__Source data__:
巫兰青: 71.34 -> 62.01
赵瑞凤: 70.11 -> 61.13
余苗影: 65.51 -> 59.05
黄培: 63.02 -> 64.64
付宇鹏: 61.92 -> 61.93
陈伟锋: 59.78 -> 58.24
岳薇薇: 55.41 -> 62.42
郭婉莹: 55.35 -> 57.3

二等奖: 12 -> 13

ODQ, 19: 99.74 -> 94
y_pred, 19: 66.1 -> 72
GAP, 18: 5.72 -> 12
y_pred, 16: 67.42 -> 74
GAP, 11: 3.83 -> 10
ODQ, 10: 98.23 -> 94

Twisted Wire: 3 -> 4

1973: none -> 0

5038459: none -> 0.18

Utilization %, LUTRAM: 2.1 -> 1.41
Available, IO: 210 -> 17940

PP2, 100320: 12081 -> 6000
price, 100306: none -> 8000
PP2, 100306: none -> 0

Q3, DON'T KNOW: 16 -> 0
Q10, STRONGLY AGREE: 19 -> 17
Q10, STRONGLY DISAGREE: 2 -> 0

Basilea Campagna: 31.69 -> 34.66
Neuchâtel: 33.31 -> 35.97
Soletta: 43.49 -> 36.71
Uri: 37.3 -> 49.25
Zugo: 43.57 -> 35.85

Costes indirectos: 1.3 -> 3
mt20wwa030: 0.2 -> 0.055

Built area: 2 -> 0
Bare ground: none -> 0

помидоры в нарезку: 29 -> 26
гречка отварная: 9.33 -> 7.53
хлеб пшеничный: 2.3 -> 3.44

__Required action__: Please filter the listing down to lines that include the word "STRONGLY".

__Response for this exercise__:
Q10, STRONGLY AGREE: 19 -> 17
Q10, STRONGLY DISAGREE: 2 -> 0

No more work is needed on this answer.